И в эти мгновения Ася чувствовала – она не одна, она нужна ему так же, как он нужен ей. И хоть в яростной темноте этого поединка не было сказано ни слова, Асе казалось, что все ясно без слов.
К встрече нового, 1916-го, года Сонечка Круглова отнеслась без обычного воодушевления. Она отказалась сразу после Рождества поехать с матерью к тете в Ярославль и осталась дома. Закрывшись у себя в комнате, Сонечка достала берестяной короб с рукоделием и принялась вязать. Она вязала теплые рукавицы и шарф. Шарф получился с первого раза – мягкий, пушистый и ровный. Рукавицы не поддавались. Сложнее всего было вывязать палец – приходилось несколько раз распускать и начинать вновь.
Это занятие настолько увлекло ее, что ни разу за праздничные дни она не выбралась на каток или хотя бы на гору, покататься на санях. Как привязанная сидела она над своим рукоделием и с завидным упорством распускала и начинала вновь. Необходимо было добиться, чтобы рукавицы выглядели безупречно, были теплыми и удобными. Это занятие, от которого никто и не думал ее отвлекать, давало возможность наедине с собой думать о нем, мысленно быть рядом с ним.
На ее рабочем столике под стеклом лежали открытки с фотографиями и картинками военных событий.

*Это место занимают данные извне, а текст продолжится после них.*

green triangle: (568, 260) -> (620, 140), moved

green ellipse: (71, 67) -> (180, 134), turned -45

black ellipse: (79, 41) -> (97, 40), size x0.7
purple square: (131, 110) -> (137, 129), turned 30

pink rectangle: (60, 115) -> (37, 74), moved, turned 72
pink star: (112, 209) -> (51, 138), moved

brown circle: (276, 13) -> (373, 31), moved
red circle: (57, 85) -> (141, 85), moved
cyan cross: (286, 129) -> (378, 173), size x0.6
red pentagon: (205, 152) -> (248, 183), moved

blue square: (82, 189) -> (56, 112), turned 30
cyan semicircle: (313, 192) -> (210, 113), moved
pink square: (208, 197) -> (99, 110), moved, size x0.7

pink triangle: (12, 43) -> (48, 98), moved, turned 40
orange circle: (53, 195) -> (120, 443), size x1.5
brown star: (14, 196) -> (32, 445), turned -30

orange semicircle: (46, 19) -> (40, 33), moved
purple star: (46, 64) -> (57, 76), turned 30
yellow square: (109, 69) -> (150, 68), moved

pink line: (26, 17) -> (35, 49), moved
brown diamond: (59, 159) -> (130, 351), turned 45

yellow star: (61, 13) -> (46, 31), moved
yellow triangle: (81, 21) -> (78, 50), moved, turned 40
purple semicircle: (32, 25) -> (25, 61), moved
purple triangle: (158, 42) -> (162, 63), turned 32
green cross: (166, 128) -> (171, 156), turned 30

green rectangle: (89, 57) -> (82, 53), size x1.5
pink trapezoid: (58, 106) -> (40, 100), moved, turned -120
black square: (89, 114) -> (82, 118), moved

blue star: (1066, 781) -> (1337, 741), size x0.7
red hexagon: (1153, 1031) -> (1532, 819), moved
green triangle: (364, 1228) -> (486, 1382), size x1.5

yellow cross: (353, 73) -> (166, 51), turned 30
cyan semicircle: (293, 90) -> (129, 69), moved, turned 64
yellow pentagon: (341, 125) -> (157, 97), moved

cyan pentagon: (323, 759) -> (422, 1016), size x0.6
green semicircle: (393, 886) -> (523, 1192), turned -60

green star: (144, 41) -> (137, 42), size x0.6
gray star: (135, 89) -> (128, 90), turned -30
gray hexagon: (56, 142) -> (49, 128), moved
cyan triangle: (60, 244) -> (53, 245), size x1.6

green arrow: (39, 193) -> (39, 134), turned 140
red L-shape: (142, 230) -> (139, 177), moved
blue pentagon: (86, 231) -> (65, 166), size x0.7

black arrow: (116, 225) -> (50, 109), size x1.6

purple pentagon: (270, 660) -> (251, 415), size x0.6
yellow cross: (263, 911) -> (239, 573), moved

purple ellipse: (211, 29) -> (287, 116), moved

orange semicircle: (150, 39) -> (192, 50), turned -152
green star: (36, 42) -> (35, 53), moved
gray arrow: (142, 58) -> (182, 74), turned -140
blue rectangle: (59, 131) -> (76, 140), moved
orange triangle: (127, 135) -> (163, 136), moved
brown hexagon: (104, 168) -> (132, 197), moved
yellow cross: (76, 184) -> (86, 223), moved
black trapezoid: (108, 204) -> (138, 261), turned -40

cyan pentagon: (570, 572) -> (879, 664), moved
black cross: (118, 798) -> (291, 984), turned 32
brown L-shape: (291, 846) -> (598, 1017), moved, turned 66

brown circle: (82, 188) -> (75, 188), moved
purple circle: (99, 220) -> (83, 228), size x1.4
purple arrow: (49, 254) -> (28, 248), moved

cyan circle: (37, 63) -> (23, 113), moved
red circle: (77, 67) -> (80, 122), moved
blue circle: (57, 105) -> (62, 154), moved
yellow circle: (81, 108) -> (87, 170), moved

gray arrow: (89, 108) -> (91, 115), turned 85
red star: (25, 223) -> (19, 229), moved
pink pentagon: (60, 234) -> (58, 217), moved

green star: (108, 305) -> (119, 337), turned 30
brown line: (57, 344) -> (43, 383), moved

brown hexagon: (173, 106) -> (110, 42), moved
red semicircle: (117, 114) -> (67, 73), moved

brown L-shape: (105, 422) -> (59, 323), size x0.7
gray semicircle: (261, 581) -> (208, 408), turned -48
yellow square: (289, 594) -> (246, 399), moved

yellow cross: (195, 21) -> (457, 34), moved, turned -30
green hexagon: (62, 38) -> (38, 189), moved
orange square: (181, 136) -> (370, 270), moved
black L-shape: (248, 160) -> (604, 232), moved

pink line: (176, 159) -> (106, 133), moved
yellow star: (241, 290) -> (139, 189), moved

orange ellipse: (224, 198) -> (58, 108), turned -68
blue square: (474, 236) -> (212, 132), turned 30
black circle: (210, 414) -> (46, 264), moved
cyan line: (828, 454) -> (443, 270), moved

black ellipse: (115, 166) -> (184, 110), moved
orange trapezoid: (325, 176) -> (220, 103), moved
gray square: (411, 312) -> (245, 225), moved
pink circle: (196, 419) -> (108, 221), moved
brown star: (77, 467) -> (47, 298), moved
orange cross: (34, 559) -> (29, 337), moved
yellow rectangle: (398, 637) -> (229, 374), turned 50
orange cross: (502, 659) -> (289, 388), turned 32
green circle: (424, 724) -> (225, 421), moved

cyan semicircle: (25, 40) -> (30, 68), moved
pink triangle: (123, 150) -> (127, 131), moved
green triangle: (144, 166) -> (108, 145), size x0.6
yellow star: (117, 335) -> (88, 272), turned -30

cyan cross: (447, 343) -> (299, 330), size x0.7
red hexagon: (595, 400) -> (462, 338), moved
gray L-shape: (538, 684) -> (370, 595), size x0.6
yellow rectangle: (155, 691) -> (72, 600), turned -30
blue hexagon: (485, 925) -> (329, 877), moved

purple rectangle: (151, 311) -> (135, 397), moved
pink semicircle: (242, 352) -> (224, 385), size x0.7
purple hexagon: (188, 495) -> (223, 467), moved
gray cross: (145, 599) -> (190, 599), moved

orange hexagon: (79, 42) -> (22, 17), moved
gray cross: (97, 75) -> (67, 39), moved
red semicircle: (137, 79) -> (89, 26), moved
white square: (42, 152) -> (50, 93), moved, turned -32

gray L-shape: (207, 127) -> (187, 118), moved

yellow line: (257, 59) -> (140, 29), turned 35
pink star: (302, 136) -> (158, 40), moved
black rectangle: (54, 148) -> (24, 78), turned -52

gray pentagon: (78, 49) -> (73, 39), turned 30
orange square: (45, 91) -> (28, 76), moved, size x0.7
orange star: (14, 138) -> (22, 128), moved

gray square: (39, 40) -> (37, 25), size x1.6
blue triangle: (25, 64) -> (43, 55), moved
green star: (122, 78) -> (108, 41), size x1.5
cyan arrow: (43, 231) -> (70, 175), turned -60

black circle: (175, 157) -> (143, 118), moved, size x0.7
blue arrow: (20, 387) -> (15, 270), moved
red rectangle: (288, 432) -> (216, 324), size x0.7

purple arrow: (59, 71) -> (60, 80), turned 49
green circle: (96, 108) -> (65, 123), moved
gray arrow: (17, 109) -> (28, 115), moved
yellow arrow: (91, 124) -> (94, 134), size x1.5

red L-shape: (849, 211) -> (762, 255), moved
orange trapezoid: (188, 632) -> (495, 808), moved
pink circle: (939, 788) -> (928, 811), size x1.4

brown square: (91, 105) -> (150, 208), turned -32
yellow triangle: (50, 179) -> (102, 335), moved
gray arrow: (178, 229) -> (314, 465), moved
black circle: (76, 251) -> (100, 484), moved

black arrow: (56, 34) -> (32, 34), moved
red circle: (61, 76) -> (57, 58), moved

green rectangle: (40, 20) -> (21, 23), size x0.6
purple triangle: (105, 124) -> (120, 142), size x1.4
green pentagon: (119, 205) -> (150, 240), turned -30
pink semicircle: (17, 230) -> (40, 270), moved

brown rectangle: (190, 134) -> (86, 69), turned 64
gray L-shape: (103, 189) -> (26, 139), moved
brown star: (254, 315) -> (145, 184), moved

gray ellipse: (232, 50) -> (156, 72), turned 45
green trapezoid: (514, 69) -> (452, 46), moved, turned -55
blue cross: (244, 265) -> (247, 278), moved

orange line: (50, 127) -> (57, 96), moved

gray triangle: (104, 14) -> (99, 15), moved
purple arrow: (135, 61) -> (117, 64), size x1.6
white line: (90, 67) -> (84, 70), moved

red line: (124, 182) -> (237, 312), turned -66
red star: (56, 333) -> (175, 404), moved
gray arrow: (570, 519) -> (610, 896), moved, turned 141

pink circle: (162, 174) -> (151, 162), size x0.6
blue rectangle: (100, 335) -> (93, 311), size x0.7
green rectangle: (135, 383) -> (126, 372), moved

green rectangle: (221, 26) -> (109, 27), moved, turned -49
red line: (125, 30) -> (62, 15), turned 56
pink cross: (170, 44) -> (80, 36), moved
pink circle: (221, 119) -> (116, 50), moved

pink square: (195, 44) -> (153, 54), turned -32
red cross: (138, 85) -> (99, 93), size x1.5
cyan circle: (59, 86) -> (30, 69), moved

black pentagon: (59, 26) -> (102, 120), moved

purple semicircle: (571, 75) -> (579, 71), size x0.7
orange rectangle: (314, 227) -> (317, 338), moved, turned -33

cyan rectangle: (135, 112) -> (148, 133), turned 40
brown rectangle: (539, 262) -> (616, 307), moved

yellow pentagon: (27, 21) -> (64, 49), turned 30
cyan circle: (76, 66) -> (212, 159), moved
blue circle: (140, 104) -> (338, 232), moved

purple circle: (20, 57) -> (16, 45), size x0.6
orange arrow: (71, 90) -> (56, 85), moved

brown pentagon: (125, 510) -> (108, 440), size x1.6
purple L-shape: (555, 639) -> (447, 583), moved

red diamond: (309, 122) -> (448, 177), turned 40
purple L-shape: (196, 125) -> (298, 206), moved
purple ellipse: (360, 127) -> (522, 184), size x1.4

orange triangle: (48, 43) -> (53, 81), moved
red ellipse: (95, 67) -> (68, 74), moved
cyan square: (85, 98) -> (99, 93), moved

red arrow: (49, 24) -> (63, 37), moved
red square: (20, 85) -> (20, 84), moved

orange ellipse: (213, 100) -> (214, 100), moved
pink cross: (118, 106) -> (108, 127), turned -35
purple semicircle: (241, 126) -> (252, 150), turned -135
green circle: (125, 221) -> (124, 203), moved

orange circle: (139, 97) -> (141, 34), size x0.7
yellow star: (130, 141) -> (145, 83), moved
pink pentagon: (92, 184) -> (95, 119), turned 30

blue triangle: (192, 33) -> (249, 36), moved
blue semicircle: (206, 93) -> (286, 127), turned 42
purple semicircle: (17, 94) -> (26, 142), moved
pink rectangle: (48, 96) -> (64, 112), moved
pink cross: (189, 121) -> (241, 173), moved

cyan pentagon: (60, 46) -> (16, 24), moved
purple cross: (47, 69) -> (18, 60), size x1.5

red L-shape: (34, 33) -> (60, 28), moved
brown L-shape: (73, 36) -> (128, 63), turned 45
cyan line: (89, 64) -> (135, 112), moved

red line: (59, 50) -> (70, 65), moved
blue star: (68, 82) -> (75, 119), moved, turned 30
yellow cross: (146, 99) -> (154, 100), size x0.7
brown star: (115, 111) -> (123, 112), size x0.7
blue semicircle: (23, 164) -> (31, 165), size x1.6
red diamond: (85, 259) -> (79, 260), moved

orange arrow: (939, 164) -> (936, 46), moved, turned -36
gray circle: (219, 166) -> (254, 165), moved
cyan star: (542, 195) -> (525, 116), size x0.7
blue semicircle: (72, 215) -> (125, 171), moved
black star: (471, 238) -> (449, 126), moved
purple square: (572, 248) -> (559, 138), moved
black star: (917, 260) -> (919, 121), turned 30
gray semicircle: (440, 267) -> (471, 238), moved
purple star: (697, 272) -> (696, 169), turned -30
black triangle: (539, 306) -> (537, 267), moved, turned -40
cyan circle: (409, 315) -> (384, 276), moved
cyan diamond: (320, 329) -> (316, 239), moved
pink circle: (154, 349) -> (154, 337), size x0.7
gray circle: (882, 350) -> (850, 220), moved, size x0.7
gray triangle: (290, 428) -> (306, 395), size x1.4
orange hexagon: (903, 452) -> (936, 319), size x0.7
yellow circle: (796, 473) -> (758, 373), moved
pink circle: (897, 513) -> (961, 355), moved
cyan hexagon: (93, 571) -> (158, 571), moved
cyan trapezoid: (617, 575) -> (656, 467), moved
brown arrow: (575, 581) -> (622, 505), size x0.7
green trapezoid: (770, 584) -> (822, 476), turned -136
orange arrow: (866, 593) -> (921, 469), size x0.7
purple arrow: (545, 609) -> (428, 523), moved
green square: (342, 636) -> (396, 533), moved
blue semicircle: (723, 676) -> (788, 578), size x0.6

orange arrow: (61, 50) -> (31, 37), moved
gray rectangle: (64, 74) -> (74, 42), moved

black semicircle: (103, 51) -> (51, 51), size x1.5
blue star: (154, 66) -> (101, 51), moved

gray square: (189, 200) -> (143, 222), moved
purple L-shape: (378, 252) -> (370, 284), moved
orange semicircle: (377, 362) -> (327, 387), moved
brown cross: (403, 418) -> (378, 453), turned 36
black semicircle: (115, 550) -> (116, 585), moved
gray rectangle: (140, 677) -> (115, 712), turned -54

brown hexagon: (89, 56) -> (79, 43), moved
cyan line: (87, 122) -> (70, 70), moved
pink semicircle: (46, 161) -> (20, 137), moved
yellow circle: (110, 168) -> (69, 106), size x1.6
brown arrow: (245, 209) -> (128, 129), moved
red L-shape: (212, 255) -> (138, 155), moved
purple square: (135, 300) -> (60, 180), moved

На обратной стороне карточки значилось: дозволено военной цензурой. На одной карточке, называвшейся «У польского местечка», был запечатлен момент оказания первой помощи. Крестьяне держат носилки, на которых лежит раненый солдат. Возле носилок стоит человек в форме и папахе, оказывает помощь. Молодая крестьянка в длинном клетчатом фартуке скорбно смотрит на раненого. На другой карточке двое русских офицеров стоят над больничной койкой в изголовье раненого германца. Впрочем, за бинтами не разобрать, кто там лежит – германец, француз или наш. Только из названия карточки становится ясно.
Особенно Сонечкино внимание притягивала карточка с картиной Малышева «За что?». На снегу в поле убитая сестра милосердия, на которой поверх пальто – белый фартук с крестом. А рядом валяется лукошко с медикаментами. Эта карточка заставляла Сонечку уронить слезу и навевала фантазии. Впрочем, карточка эта выбивалась из общего настроения открыток, и девушка вскоре спрятала ее.